> **Task statement**: Search the listing below for the word "this" and copy each line that holds it.
»»
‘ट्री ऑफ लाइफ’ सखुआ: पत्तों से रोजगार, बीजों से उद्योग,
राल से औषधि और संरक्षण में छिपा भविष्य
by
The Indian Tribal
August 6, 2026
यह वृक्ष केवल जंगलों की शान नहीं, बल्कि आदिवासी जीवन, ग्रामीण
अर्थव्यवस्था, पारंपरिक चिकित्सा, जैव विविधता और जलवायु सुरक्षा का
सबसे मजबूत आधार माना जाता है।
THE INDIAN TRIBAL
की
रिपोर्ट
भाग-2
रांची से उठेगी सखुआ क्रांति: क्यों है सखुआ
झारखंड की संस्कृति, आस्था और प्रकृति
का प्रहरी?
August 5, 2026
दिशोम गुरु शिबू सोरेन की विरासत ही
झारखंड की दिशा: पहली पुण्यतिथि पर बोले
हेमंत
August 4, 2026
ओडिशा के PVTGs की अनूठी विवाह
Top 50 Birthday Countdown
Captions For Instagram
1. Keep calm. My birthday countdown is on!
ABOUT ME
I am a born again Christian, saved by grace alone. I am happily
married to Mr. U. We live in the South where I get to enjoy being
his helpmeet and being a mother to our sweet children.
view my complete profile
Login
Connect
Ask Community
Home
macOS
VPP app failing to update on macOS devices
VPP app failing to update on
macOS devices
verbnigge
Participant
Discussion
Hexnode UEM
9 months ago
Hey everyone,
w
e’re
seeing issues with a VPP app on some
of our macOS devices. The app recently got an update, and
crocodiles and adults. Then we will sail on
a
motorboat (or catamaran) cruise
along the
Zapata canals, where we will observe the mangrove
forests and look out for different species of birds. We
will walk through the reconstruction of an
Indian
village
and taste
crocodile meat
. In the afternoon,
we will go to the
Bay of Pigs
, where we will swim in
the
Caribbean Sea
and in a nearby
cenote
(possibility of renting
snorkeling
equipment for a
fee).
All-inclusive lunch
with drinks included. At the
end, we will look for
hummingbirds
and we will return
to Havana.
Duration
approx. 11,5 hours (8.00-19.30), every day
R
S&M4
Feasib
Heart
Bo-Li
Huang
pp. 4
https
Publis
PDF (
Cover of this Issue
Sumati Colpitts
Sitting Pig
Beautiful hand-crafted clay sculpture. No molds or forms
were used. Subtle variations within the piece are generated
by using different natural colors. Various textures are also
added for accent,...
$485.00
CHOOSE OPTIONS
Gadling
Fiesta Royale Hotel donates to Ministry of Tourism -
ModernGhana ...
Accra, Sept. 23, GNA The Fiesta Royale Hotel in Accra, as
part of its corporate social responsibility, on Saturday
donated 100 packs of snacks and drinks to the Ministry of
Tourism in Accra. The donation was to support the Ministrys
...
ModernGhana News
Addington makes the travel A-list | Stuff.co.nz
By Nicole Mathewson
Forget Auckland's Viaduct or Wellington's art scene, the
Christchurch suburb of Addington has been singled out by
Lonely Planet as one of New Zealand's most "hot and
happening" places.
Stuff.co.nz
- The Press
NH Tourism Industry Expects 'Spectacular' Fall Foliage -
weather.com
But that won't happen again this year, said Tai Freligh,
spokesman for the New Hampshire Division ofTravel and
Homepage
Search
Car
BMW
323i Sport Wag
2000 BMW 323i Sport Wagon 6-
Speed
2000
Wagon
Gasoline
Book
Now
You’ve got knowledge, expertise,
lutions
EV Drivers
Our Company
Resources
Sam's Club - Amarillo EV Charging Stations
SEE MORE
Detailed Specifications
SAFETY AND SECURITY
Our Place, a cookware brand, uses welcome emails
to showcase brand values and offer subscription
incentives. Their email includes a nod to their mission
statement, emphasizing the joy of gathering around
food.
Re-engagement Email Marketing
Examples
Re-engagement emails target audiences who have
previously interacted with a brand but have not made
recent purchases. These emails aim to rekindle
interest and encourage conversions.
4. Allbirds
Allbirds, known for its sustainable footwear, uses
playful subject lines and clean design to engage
««
> **Exercise answer**:
Cover of this Issue
But that won't happen again this year, said Tai Freligh,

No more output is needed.